ただ、院内のネットワークにさまざまな機器が接続された中規模以上の医療機関で、こうした“裏口”を手作業で探すのは容易ではない。そうした課題の解決として同社が提案するのが「クライアント運用管理ソフトウェア「SKYSEA Client View」である。
「SKYSEA Client View」は、組織内のネットワークにつながるPC、複合機、プリンタ、ルーター、VPN装置などを一括して検索し、一覧表示できる。これにより、VPN装置など、これまで認識できていなかった“裏口”が明らかになれば、その脆弱性にアップデートで対応する、すでに使われていない機器であれば撤去するなど、適切な対応をとることで、医療機関内システムのセキュリティが大きく向上する。
ブースでは、SKYSEA Client Viewから、ネットワークにつながった各種端末の一覧を表示するデモを実施。さらに端末ごとの稼働状況確認や、CPUの発熱などの異常検知機能など、多彩な機能を披露していた。
●同一PCでセキュアな環境を実現―「SKYDIV Desktop Client」
診察室などの環境でも、薬の情報や、患者の転院候補となる他医療機関の情報を検索するため、インターネットへの接続ニーズが発生する。しかしスペースの問題から、HIS系接続、インターネット接続それぞれに専用のPCを設置するのは困難なケースも少なくない。同社がこの課題に対し用意した答えが「SKYDIV Desktop Client」だ。

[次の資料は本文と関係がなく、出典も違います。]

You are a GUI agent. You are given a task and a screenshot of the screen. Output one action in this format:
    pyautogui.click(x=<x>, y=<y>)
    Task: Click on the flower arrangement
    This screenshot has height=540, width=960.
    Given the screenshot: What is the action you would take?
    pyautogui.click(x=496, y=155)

「SKYDIV Desktop Client」は、シンクライアントの技術を利用し、専用サーバー上の仮想環境からインターネットに接続、診察室などのPCには仮想環境のデスクトップを転送し、表示する。インターネット側から万一マルウェアなどをダウンロードしても、そのデータは仮想環境内にとどまり、HIS系ネットワークが影響を受けることはない。
仮想環境でもMicrosoft EdgeやGoogle Chromeなど、ふだん使い慣れたブラウザを利用できるほか、特殊な日本語入力システムなども、あらかじめ仮想環境にインストールしておくことで、利用が可能だ。
●「セキュリティ研修」はオンライン/eラーニング両対応
令和4年度診療報酬改定では、診療録管理体制加算が見直され、施設基準に許可病床400床以上の病院に対し、医療情報システム安全管理責任者の配置および年1回以上の院内セキュリティ研修の実施が求められることとなった。同社はこのセキュリティ研修についても、積極的にPRを行った。
同社の研修は、セキュリティについて深い知識のある立命館大学の上原哲太郎氏(情報理工学部 セキュリティ・ネットワークコース教授)が監修。「組織で守るべき情報資産」「個人に求められる情報セキュリティ対策」「インシデント発生時の対処法」などを約1時間30分にかけ、オンラインで学ぶ。
また一斉研修が難しい医療機関については、職員ひとり一人に合ったタイミングで受講が可能なeラーニングも用意する。さらに研修終了後は理解度を確認するオンライン「理解度確認テスト」も用意されている。
情報漏洩インシデントで原因となることが多い「ヒューマンエラー」を防ぐためにも、こうした研修は組織の大小を問わず、必須と考えるべきだろう。